# Richon Tools order



## Chucketn (Nov 26, 2011)

I received my large order of end mills from Richon Tools today. I purchased 32 cutters in pairs, from 1/16” to 5/8”, 2 and 4 flute, and some metric ball end mills. They came in individual plastic tubes, wrapped in a plastic bag, inside a very tough plastic outer bag.
I opened a few for a look. I was surprised to find several had what appear to be chips in the end cutting edge. At first I thought they were just the profile where the flutes met the cutting edge, but not all of them have this chip. Is this normal? I really don’t want to use them if they are damaged/defective.
Also, to preclude abuse of my new tools, does anyone have or know of a spreadsheet for determining feeds and speeds based on mill cutter diameter? Is there a simple formula that I can put into Excel that would give me a starting RPM, based on cutter diameter and material such as steel, aluminum, or brass?

Chuck in E. TN


----------



## Tony Wells (Nov 26, 2011)

New end mills should have pristine edges. Mishandling during packaging or shipping could be the cause. Chips in the edge will translate to flaws in the cut surfaces. Unacceptable. I would return for refund.


----------



## Chucketn (Nov 26, 2011)

I think a picture is in order. I'll go photograph the biggest one and see if the chips show up.

I've e-mailed my dis-satisfaction to Ricoh, we'll see what they say.

Chuck in E. TN


----------



## Chucketn (Nov 26, 2011)

DaveH,
Thats how some look, but some don't have the little u shaped bit at the end of the spiral where it meets the cutting edge. Is it just a burr left from grinding?

Chuck in E. TN


----------



## Pacer (Nov 26, 2011)

That is perfectly normal on end mills ... Lemme think of a way to s'plain it...

Thats where the flutes profile emerges at the end, that little cup/trough runs all the way down the flute. I have a dedicated end mill sharpener (Cuttermaster) and in order to 'track' the flutes when rotating the EM across the spinning grinding wheel, that little 'dip' is used as a guide using a needle tipped piece. Its hard to describe!! - am I gonna have to go take a picture??

But that "chip" shown in the pic is normal, so if your EM's are like that, Chuck, then you are good...


----------



## Chucketn (Nov 26, 2011)

Pacer, some do and some don't have the little u. I'll get some pictures in the morning.

Chuck in E. TN


----------



## Davo J (Nov 27, 2011)

Hi Chuck,
You have nothing to worry about with your end Mills, that is just the way that style is. I have plenty like it.

As for milling speed
This is a simple way to work out the approx speeds to set your mill at.
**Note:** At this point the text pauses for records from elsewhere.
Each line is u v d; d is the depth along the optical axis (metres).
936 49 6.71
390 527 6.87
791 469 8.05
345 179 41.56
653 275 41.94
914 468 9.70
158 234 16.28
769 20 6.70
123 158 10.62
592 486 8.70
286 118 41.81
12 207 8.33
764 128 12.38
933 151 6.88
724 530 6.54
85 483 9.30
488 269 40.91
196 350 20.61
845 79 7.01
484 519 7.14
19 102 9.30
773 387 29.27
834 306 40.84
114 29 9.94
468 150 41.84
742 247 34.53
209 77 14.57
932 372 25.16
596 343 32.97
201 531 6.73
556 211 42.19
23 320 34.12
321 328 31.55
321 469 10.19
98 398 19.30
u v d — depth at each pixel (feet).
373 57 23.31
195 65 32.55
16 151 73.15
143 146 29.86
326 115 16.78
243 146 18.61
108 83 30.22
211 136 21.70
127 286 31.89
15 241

This is the cutting Speeds for High Speed Steel (HSS) Cutting Tools.
For carbide, double the speeds in the chart.

Workpiece Material Cutting Speed in surface feet per minute (SFM)
Aluminum & alloys 300
Brass & Bronze 150
Copper 100
Cast Iron, soft 80
Cast Iron, hard 50
Mild Steel 90
Cast Steel 80
Alloy Steel, hard 40
Tool Steel 50
Stainless Steel 60
Titanium 50
Plastics 300-800
Wood 300-500

Measure the diameter of your cutting tool in decimal inches.

Use the following formula to determine the needed RPM for your mill:

SFM from chart x 4, divided by the tool diameter = the RPM needed.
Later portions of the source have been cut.